Opdrachten:
1. Geef het deel van de reistekst over West-Australië van "Onder: Vanuit Walpole" tot "enigszins te verwachten." opnieuw weer, en verander daarin "Pemberton" in "Manjimup".
2. Ga verder met de reistekst over West-Australië, te beginnen na de laatste zin die er staat.

Onder: Van Albany reden we naar het bosrijke Walpole, waar we ook door zwermen vliegen belaagd werden en niet zonder onze mosquito netten konden.. Hier bezochten we de befaamde Tree Top Walk, een steeds stijgende stellage tussen de hoge Karitrees aangelegd, zodanig dat uiteindelijk boven de boomtoppen gelopen kan worden. Een hele vreemde gewaarwording.

Onder: In The Valley of the Giants zagen we deze reuzen bomen.

Onder: Maar ook deze reuze holle bolle bomen. Is dat Mary nou niet die daaronder door komt?

Onder: Vanuit Walpole reden we door een werkelijk schitterende natuur naar Pemberton.

Onder: In Pemberton moet je de Gloucester Tree beklommen hebben. Jawel, 61 meter langs de boom omhoog. Zoals te zien heb ik dat met m’n mosquito netje op gedaan.

Onder: We gaan naar het wijngebied bij Margaret River ten zuiden van Perth. Het landschap , met wijnranken, begint nu echt op dat van Nieuw Zeeland te lijken. Wie had dat gedacht in dat verders ruige en woeste West Australië.

Onder: Dit zijn we gewend van de wijn gebieden in Oostenrijk, waar we vaak komen. Maar ja er is toch ook heel veel Australische wijn op de markt , dus was onderstaand beeld hier wel enigszins te verwachten.
 

Onder: In het Margaret River wijngebied, ligt de ene statige Wijn Estate naast de andere. Men probeert er echt iets moois van te maken. Vooral de entrees aan de kant van de weg zien er een beetje brallerig en protserig – maar toch wel mooi – uit.

Aangeleverde gegevens:
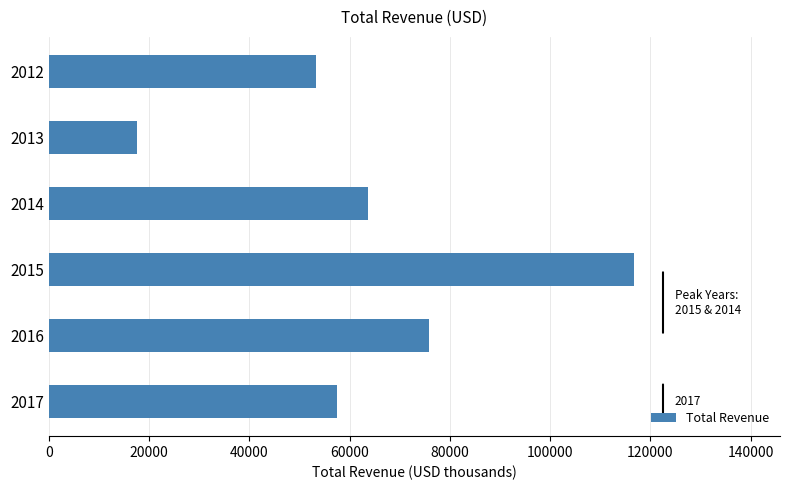

Count the number of data series in this chart.

1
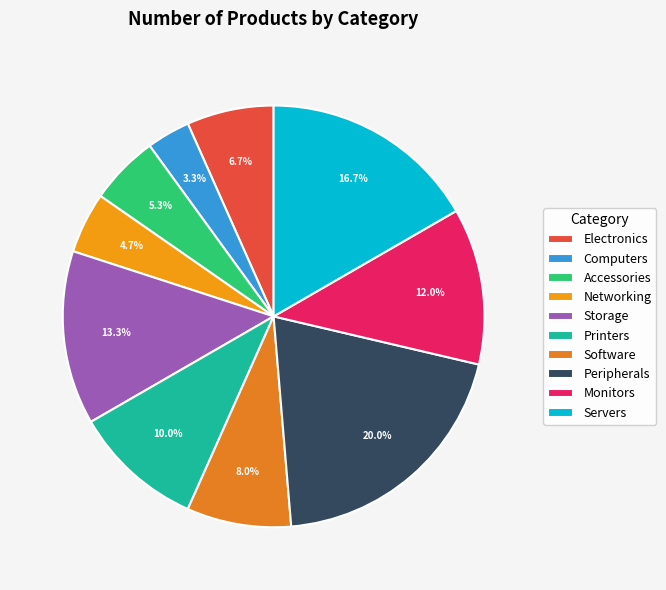

What is the smallest slice in the pie chart?

Computers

Antwoorden:
1.
Onder: Vanuit Walpole reden we door een werkelijk schitterende natuur naar Manjimup.

Onder: In Manjimup moet je de Gloucester Tree beklommen hebben. Jawel, 61 meter langs de boom omhoog. Zoals te zien heb ik dat met m’n mosquito netje op gedaan.

Onder: We gaan naar het wijngebied bij Margaret River ten zuiden van Perth. Het landschap , met wijnranken, begint nu echt op dat van Nieuw Zeeland te lijken. Wie had dat gedacht in dat verders ruige en woeste West Australië.

Onder: Dit zijn we gewend van de wijn gebieden in Oostenrijk, waar we vaak komen. Maar ja er is toch ook heel veel Australische wijn op de markt , dus was onderstaand beeld hier wel enigszins te verwachten.

2.
Onder: Mary en ik maakten ook een wijntour mee. Australiers houden van lekker en van veel. Een wijntourtje wordt aangeprezen met o.a “op z’n minst 40 wijntjes”. Hier heffen Mary en ik het glas bij wijntje nr 10 op het derde wijngoed. We hoefden gelukkig niet zelf terug te rijden. 

Onder: Prachtige wijnranken die we zagen tijdens onze wijntour in Margaret River.

Onder: De wijngebieden zijn over het algemeen niet zo groot als die wij in Oostenrijk gezien hebben, maar er zijn er wel heel erg veel. Heeeel eeeerg veeeeeel !!!

Onder: We trokken weer verder, naar Fremantle, een zuidelijk voorstadje van Perth. In Perth zelf is niet zo veel te beleven, daarom kozen we domicilie in de dit frivole en gezellige plaatsje, waar we tot onze verbazing ook onze Zwitserse reis vrienden Roland und Sonja weer op het caravanpark tegenkwamen. Dat werd natuurlijk heel gezellig. Vanuit Fremantle voeren we per bootferry in een half uur naar het eiland Rottnest, een soort Texel. Hier huurden we fietsen om het eiland te verkennen. Echt fantastisch, en………. geen vliegen.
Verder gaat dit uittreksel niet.